II Sessantotto rappresentò insomma «la quarta fase di un secolare processo della storia dell’Occidente rivolto a una profonda ribellione contro le radici di questa civiltà, che nelle sue diverse espressioni si rivolgeva contro Atene, contro Gerusalemme e contro Roma. La rivolta che esplodeva nelle università e nelle scuole, anzitutto e soprattutto, aveva di mira il padre e il maestro e assomigliava alla prima di queste rivolte, quella che nel Rinascimento aveva di mira quell’impasto di culture diverse che aveva dato origine alla civiltà romano-germanica e cristiana nell’Occidente.

Allora si trattava di esaltare il passato pagano, glorioso e luminoso, contrapponendolo a un presente ritenuto oscuro e limitato dalla fede e dalla morale cattolica; nel Sessantotto si sarebbe invece contrapposto a un presente meschino e borghese un futuro comunque migliore».

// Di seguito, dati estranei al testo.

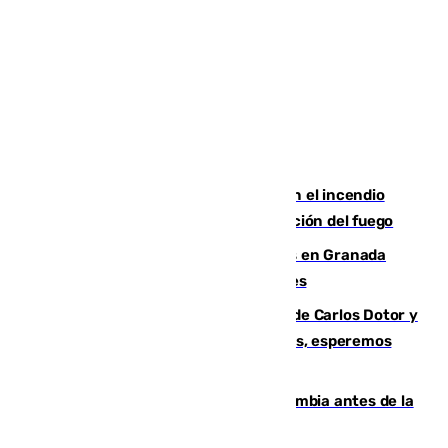
Activado el nivel 2 de emergencia en el incendio
forestal de Niebla por la compleja evolución del fuego
Controlado un incendio de rastrojos en Granada
junto a la autovía y al Callejón de Nogales
Juanfran Funes, sobre las lesiones de Carlos Dotor y
Fernando Calero: “Estamos preocupados, esperemos
que no sea nada”
Felipe VI refuerza los lazos con Colombia antes de la
llegada del nuevo presidente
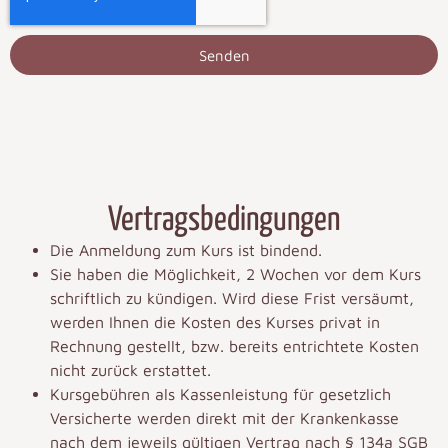
Senden
Vertragsbedingungen
Die Anmeldung zum Kurs ist bindend.
Sie haben die Möglichkeit, 2 Wochen vor dem Kurs
schriftlich zu kündigen. Wird diese Frist versäumt,
werden Ihnen die Kosten des Kurses privat in
Rechnung gestellt, bzw. bereits entrichtete Kosten
nicht zurück erstattet.
Kursgebühren als Kassenleistung für gesetzlich
Versicherte werden direkt mit der Krankenkasse
nach dem jeweils gültigen Vertrag nach § 134a SGB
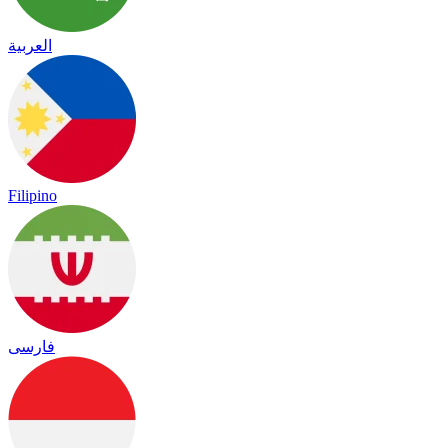
العربية
Filipino
فارسی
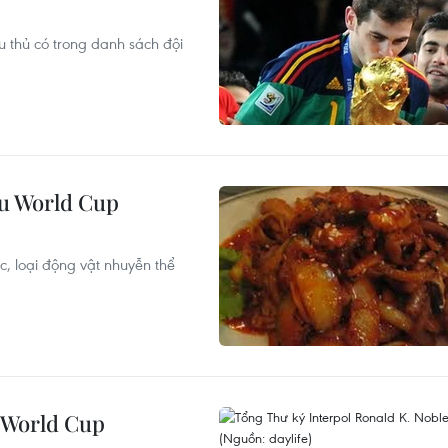
u thủ có trong danh sách đội
au World Cup
c, loại động vật nhuyễn thể
h World Cup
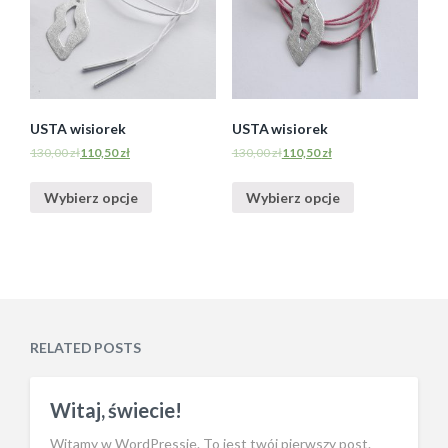
USTA wisiorek
USTA wisiorek
130,00
zł
110,50
zł
130,00
zł
110,50
zł
Wybierz opcje
Wybierz opcje
RELATED POSTS
Witaj, świecie!
Witamy w WordPressie. To jest twój pierwszy post.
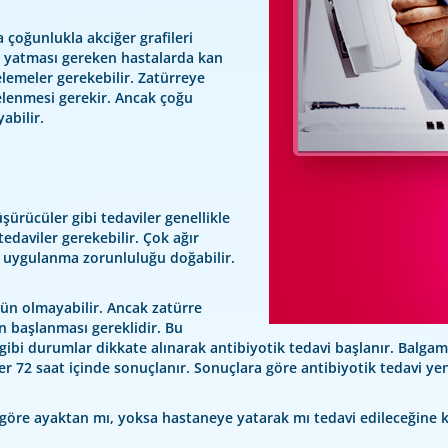
 çoğunlukla akciğer grafileri
e yatması gereken hastalarda kan
celemeler gerekebilir. Zatürreye
elenmesi gerekir. Ancak çoğu
bilir.
düşürücüler gibi tedaviler genellikle
edaviler gerekebilir. Çok ağır
 uygulanma zorunluluğu doğabilir.
n olmayabilir. Ancak zatürre
n başlanması gereklidir. Bu
i gibi durumlar dikkate alınarak antibiyotik tedavi başlanır. Balg
ler 72 saat içinde sonuçlanır. Sonuçlara göre antibiyotik tedavi ye
 göre ayaktan mı, yoksa hastaneye yatarak mı tedavi edileceğine ka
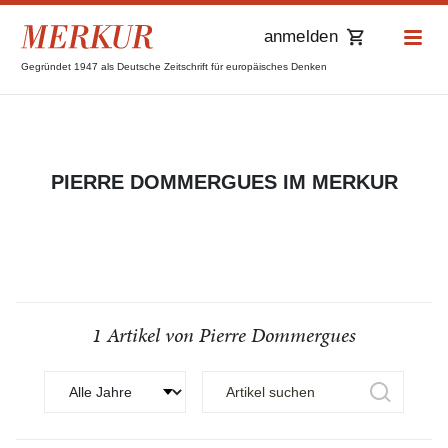
anmelden
Gegründet 1947 als Deutsche Zeitschrift für europäisches Denken
PIERRE DOMMERGUES IM MERKUR
1 Artikel von Pierre Dommergues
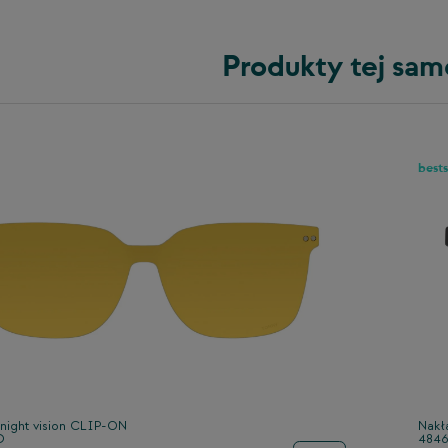
Produkty tej sam
bests
night vision CLIP-ON
Nakł
D
484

Mentre nelle successive rivoluzioni, quella francese e quella comunista, l’obiettivo erano principalmente alcune istituzioni, lo Stato e l’assetto sociale, nel Sessantotto come nel Rinascimento si è puntato soprattutto a modificare l’uomo e la sua cultura: «Una Rivoluzione culturale dunque, avendo cura di non intendere con cultura qualcosa di libresco e di limitato agli intellettuali, ma qualcosa che orienta le decisioni più importanti nella vita degli uomini e ne condiziona profondamente l’esistenza. In questo senso il Sessantotto è penetrato in profondità nel modo di vivere e di pensarsi dell’uomo occidentale e cristiano, alterando le sue relazioni con Dio, con gli altri uomini e con le cose materiali, e con sé stesso, secondo uno schema contenuto nell’esortazione apostolica Reconciliatio et poenitentia di papa Giovanni Paolo II»  (4).

Note

1) A testimonianza della necessità di una rivisitazione «non conformista» di questo periodo si può citare la eco ricevuta dal convegno in diversi dei mass media cattolici «non progressisti» [cfr, per es.: A. Gaspari, I cattivi frutti del ’68 a distanza di 40 anni. Riflessione sulla cultura che ha generato la «mutazione antropologica», in «Zenit. Agenzia Internazionale di notizie», Roma, 3 giugno 2008; S. Deodati, Quaranta anni ma non li dimostra. Convegno a Roma sulla rivoluzione del Sessantotto ed i suoi esiti nella società e nella Chiesa, in «II Corriere del Sud», anno XVII, n. 7, Crotone 1/15 giugno 2008; M. Brunetti, L’eredità del Sessantotto nella cultura, nella società e nella chiesa italiana, in Il Settimanale di Padre Pio. Rivista settimanale di formazione e di informazione cattolica dei Francescani dell’Immacolata, anno VII, n. 26, Roma, 29 giugno 2008, pp. 20-22].

2) Cfr E. Peserico, Gli anni del desiderio e del piombo. Sessantotto, terrorismo & Rivoluzione, Sugarco, Milano 2008, pp. 246.

3) Cfr M. Invernizzi – P. Martinucci (a cura di), Dal «centrismo» al Sessantotto, Edizioni Ares, Milano 2007.

4) Cfr Esortazione apostolica post-sinodale Reconciliatio et poenitentia di Giovanni Paolo II all’episcopato, al clero e ai fedeli circa la riconciliazione e la penitenza nella missione della Chiesa oggi, promulgata il 2 dicembre 1984.